Effective 1 January 2025, the Dubai Municipality re-instated a 30% tax on alcoholic beverage purchases after a two-year suspension.
In January 2023, the Dubai Municipality announced the suspension of the 30% tax on alcohol sales for a year. The measure was subsequently extended until the end of December 2024.
The suspension was intended to reduce alcohol prices for consumers, in a bid to make Dubai more attractive for foreign visitors and residents, and support local hospitality businesses, in the face of growing competition from regional rivals.
The tax on alcohol sales is payable to the Dubai Municipality under Decree No. (1) of 2016 Approving Fees and Fines of Government Entities in the Emirate of Dubai (the “Decree”). Specifically, Article 4 of the Decree grants the Dubai Municipality the power to collect from a company or corporation authorised in the Emirate of Dubai to import, re-export, distribute, and supply others with Alcoholic Drinks (i.e. an “Establishment”) a fee of 30% of their total monthly sales of Alcoholic Drinks.
Under Article 1 of the Decree, Alcoholic Drink is defined to mean “any potable liquid that contains no less than 0.05% ethanol. This includes any solid foodstuff in the production or preparation of which ethanol is used at the concentration stated above or a higher concentration”.

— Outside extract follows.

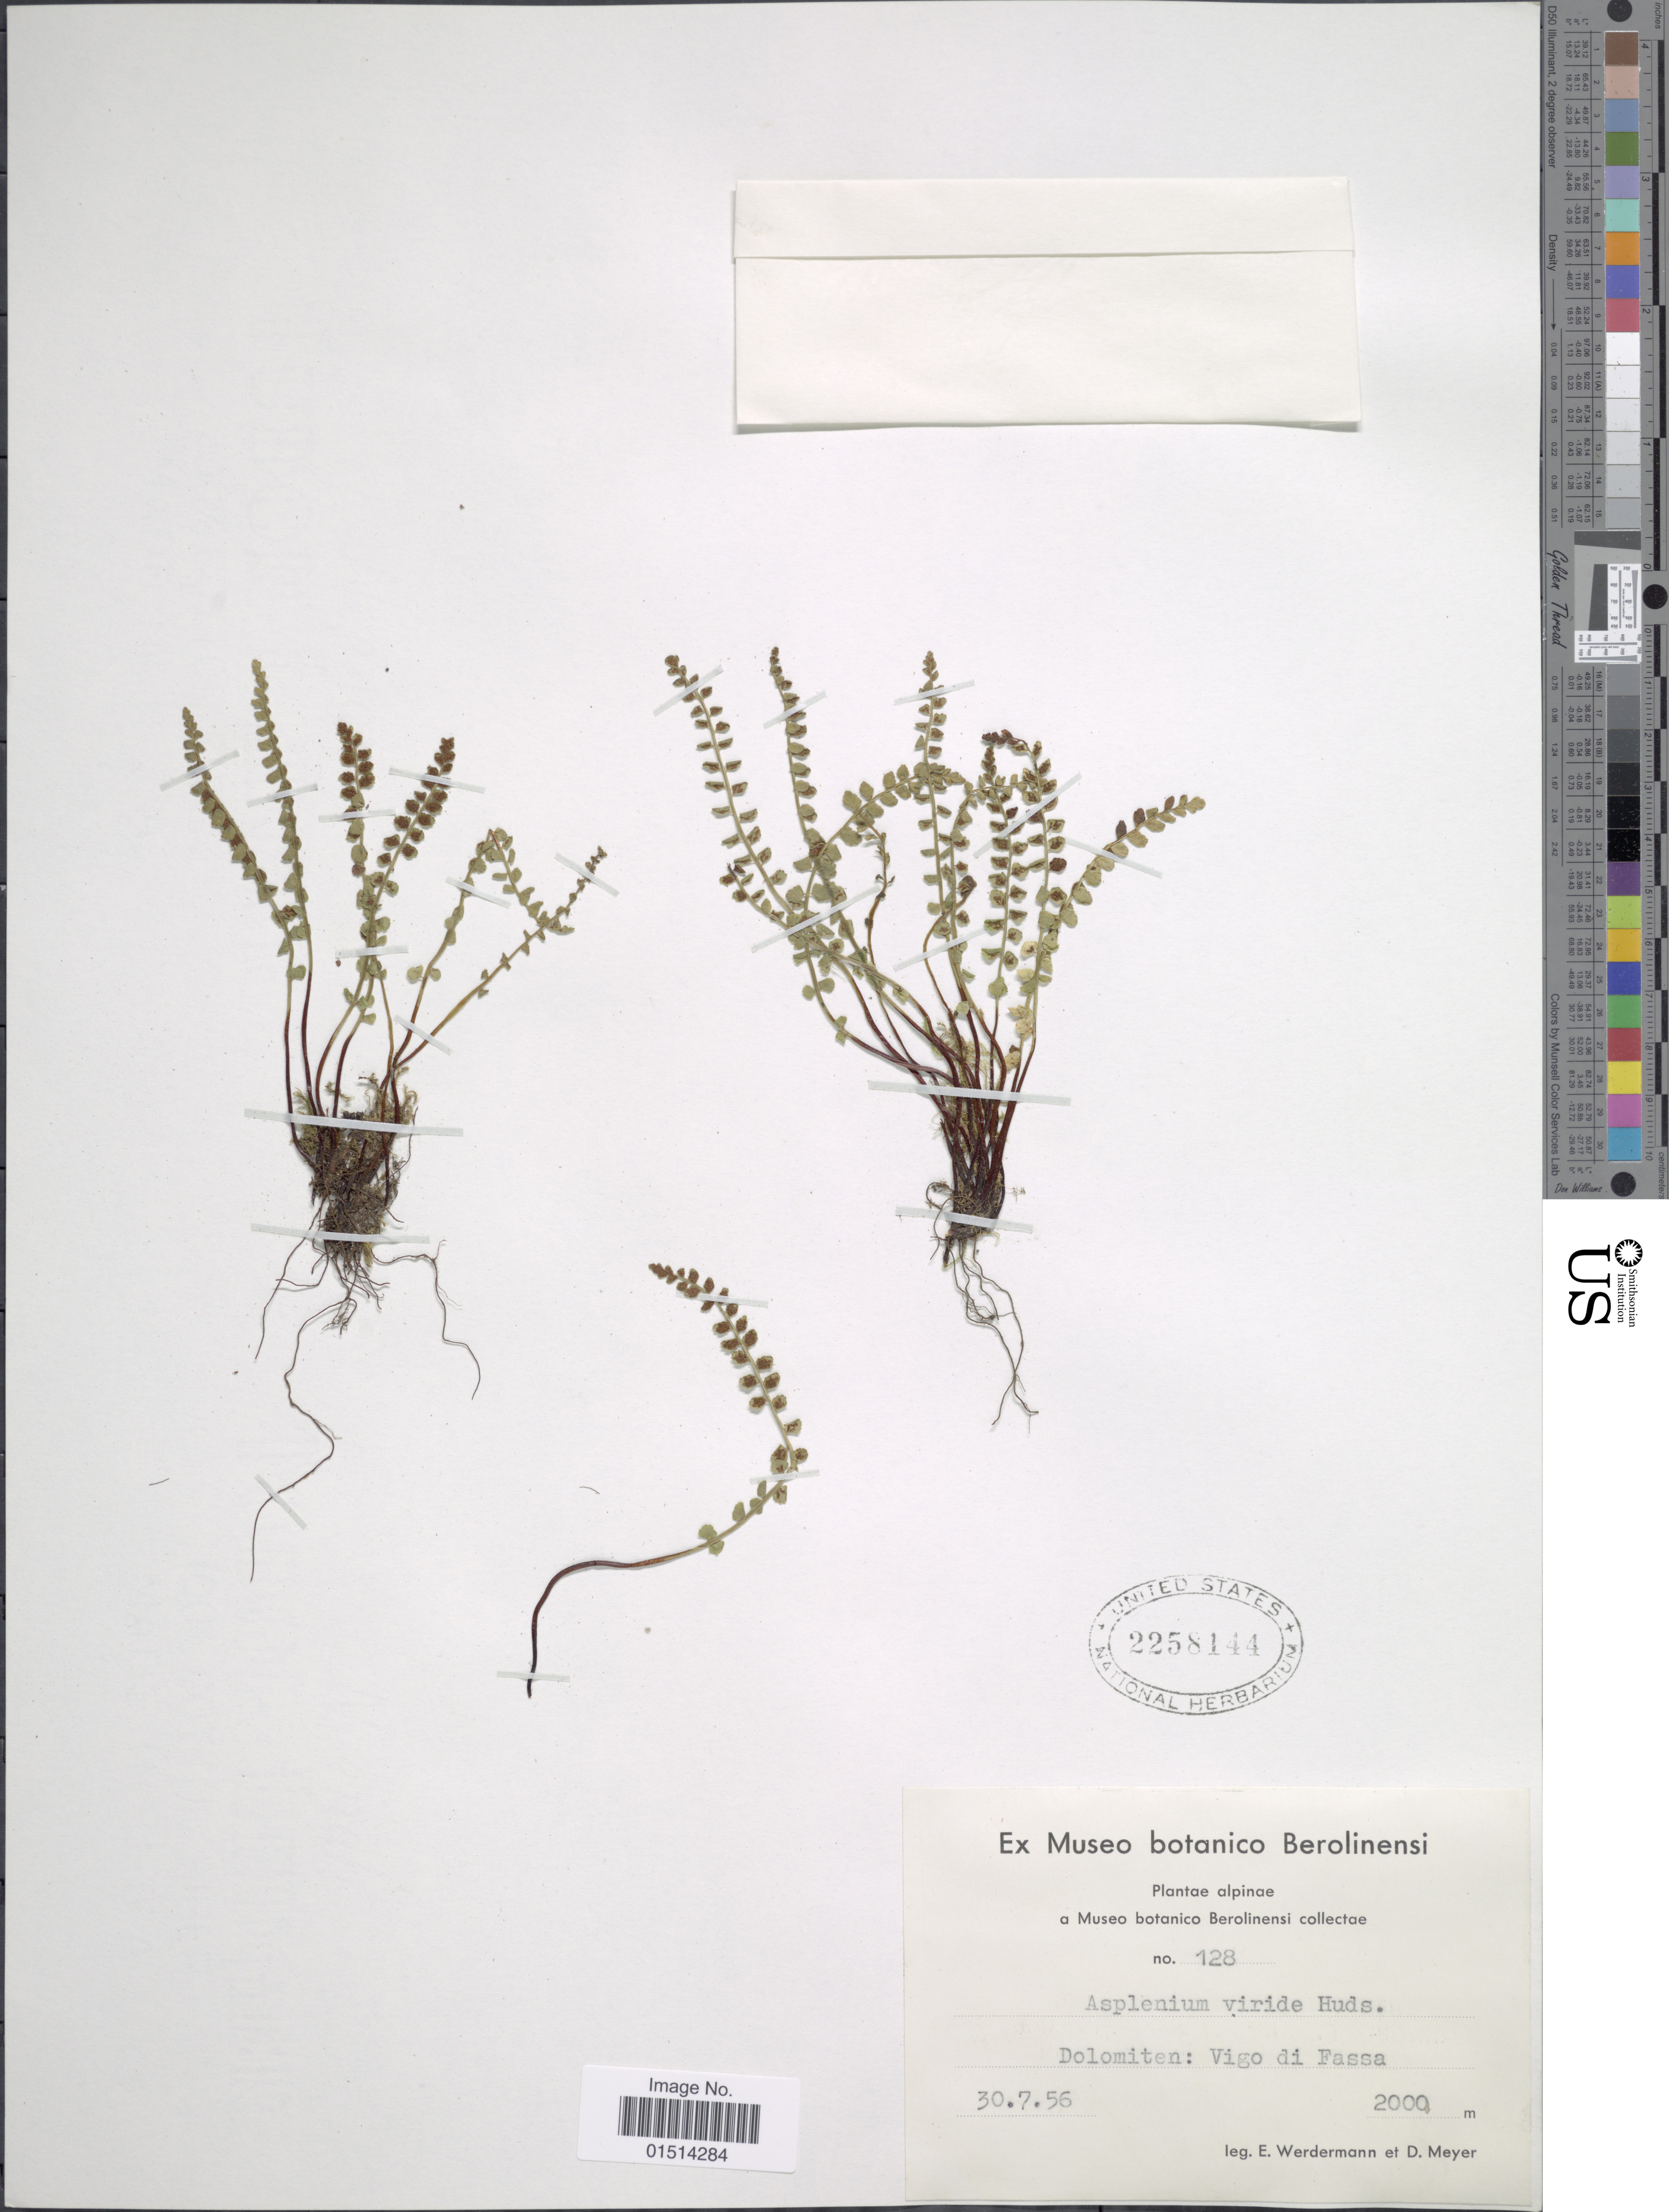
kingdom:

The Dubai Municipality considers “Establishments” to include (without limitation) hotels and hotel apartments, including restaurants and nightclubs within hotel establishments.
Anecdotal evidence suggests that during the 2-year suspension, Dubai hospitality venues did not consistently pass on the tax savings to consumers. It is expected that the reinstatement of the 30% tax could result in consumers incurring even higher alcohol prices than before the suspension.

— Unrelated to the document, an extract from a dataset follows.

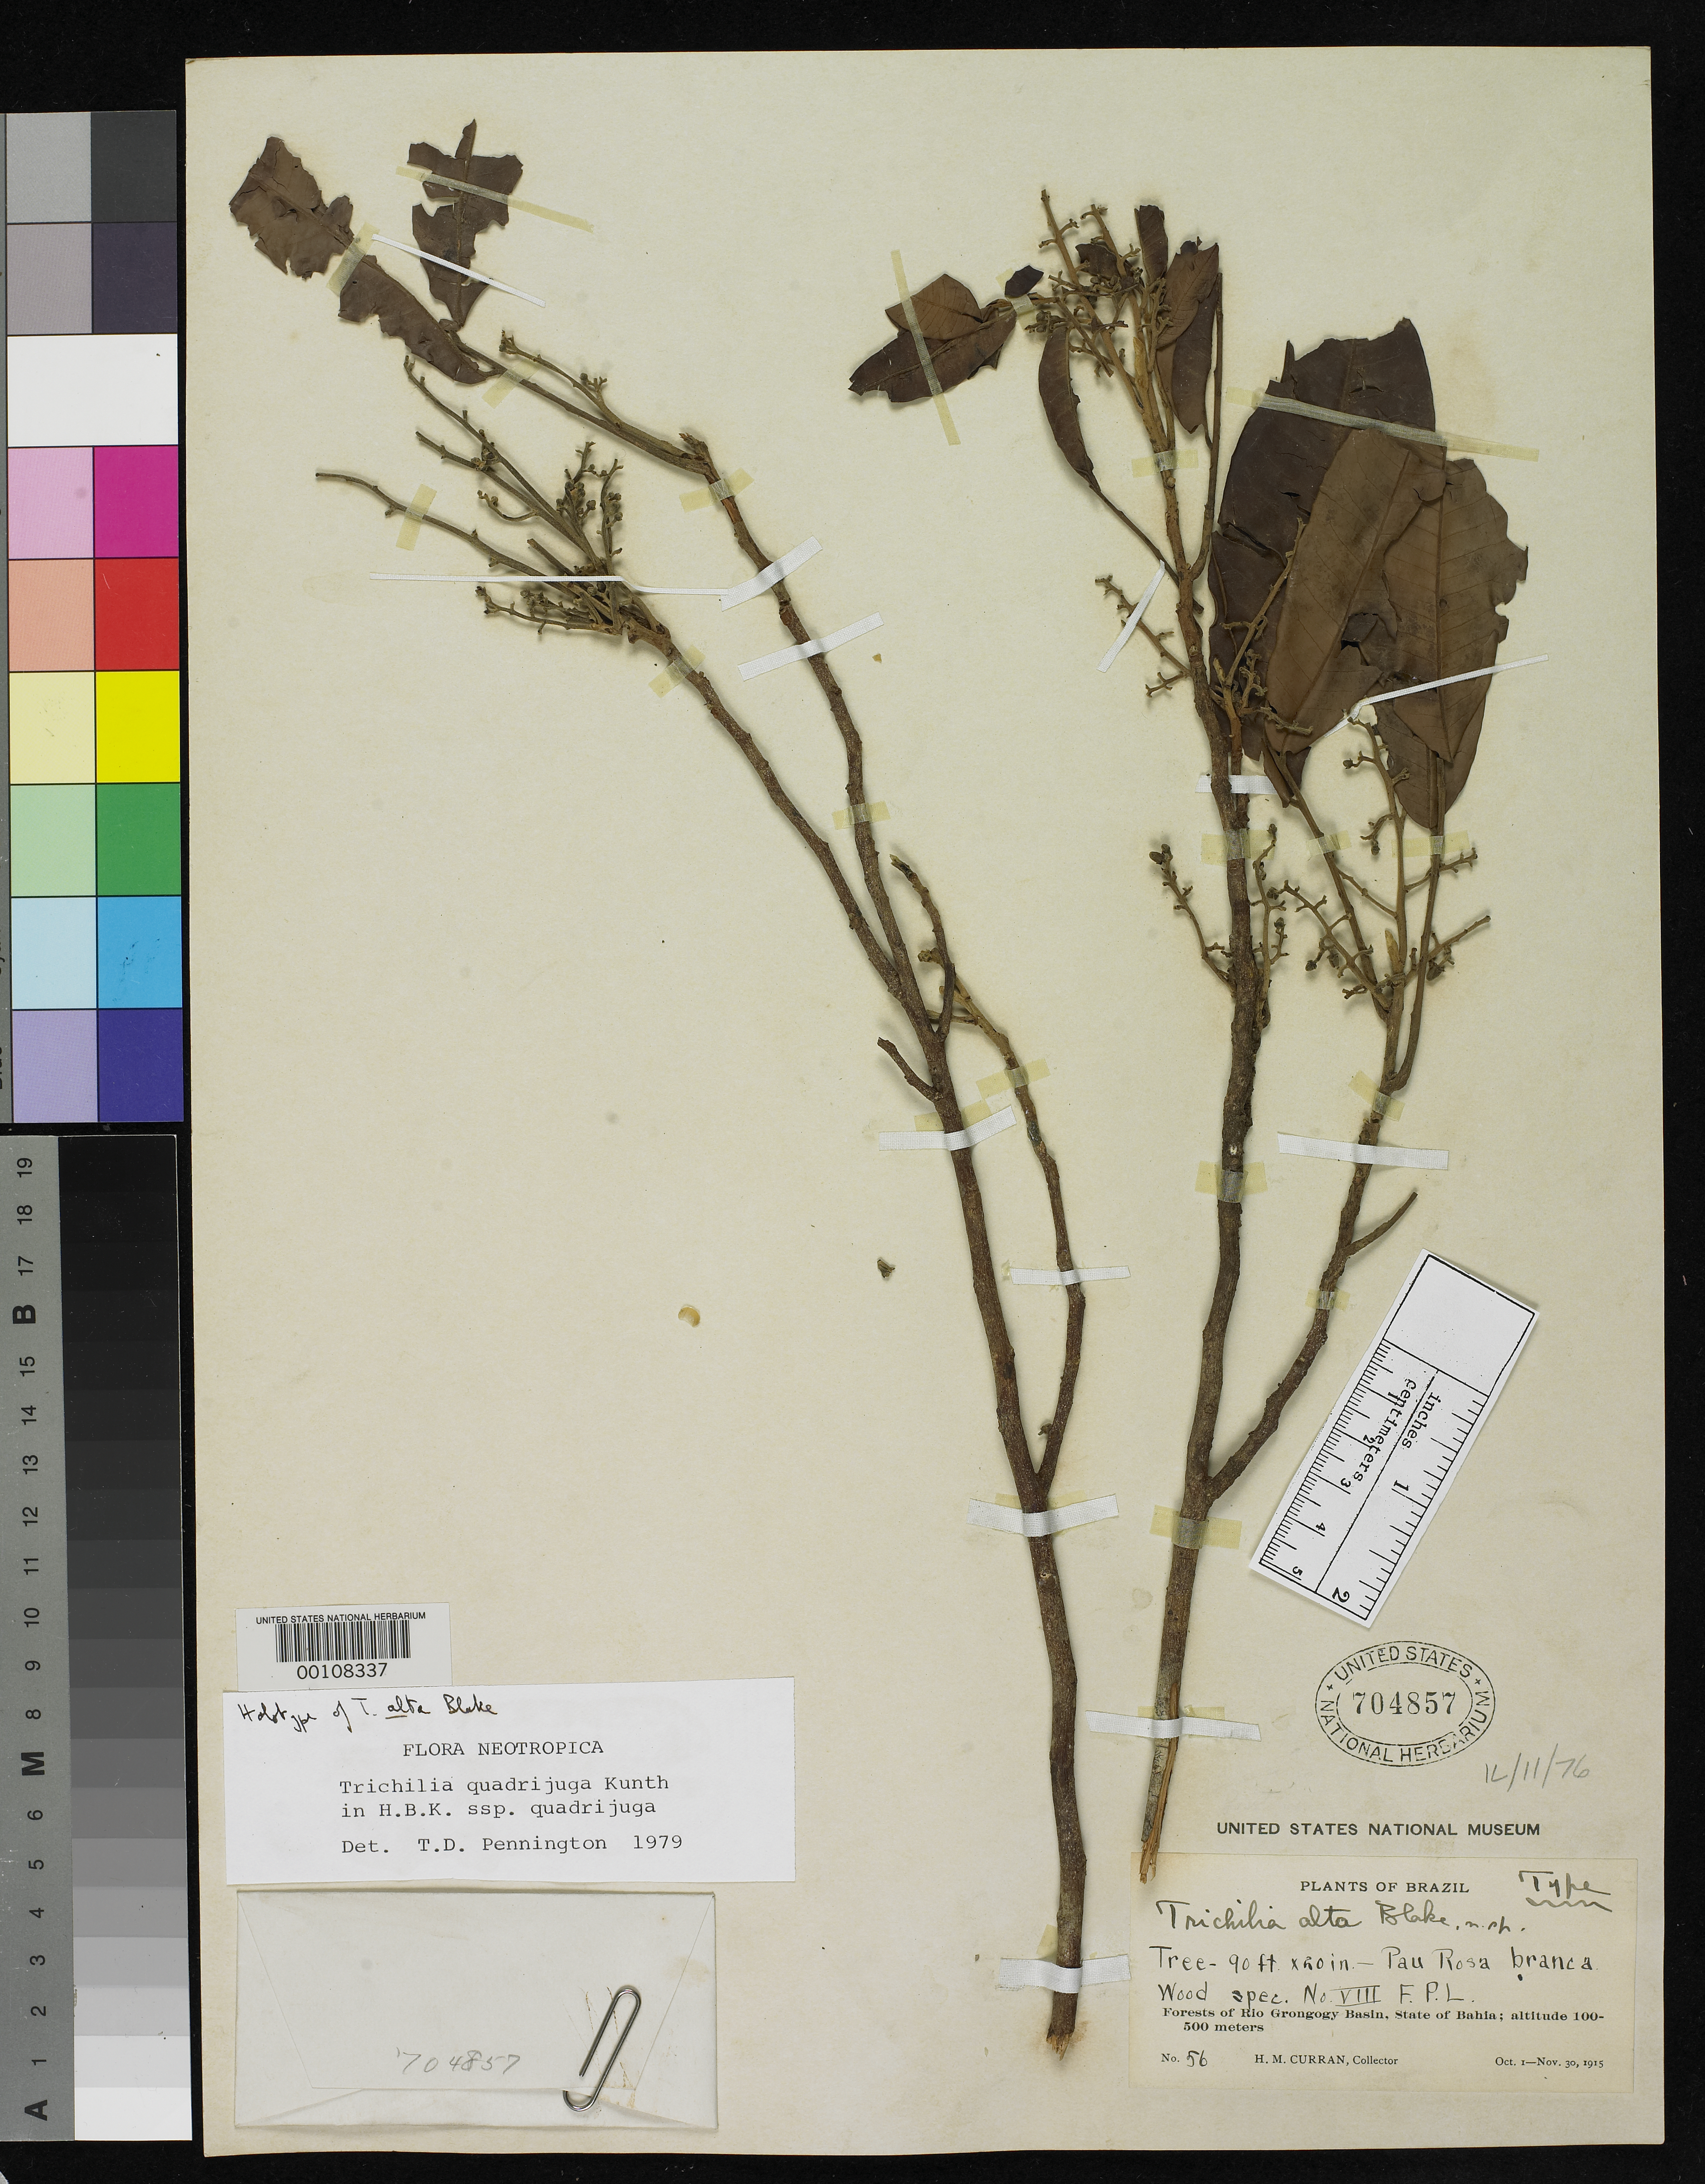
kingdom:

This could have a downward impact on alcohol sales in hotels and restaurants, particularly in a growing environment of cost-conscious consumers. It could also heighten competition among hospitality businesses in what is already a hyper-competitive market as venues vie to attract consumers based on price.
Hospitality venues will need to remain innovative and alert to consumer trends. Some savvy Dubai businesses have publicly announced “price locks” on their alcohol prices for 2025, in direct response to the tax’s reinstatement. There is also likely to be a prevalence of new or enhanced “happy hour” or similar discount and promotion schemes. Businesses may also be incentivized to expand their non-alcoholic offerings and look to drive margins on other parts of their offerings (such as food).
Overall though, given Dubai’s ascendancy as a global entertainment capital and strong economic growth, it is possible that consumer behaviour (including that of residents and tourists alike) will not be modified appreciably by the reinstatement of the tax.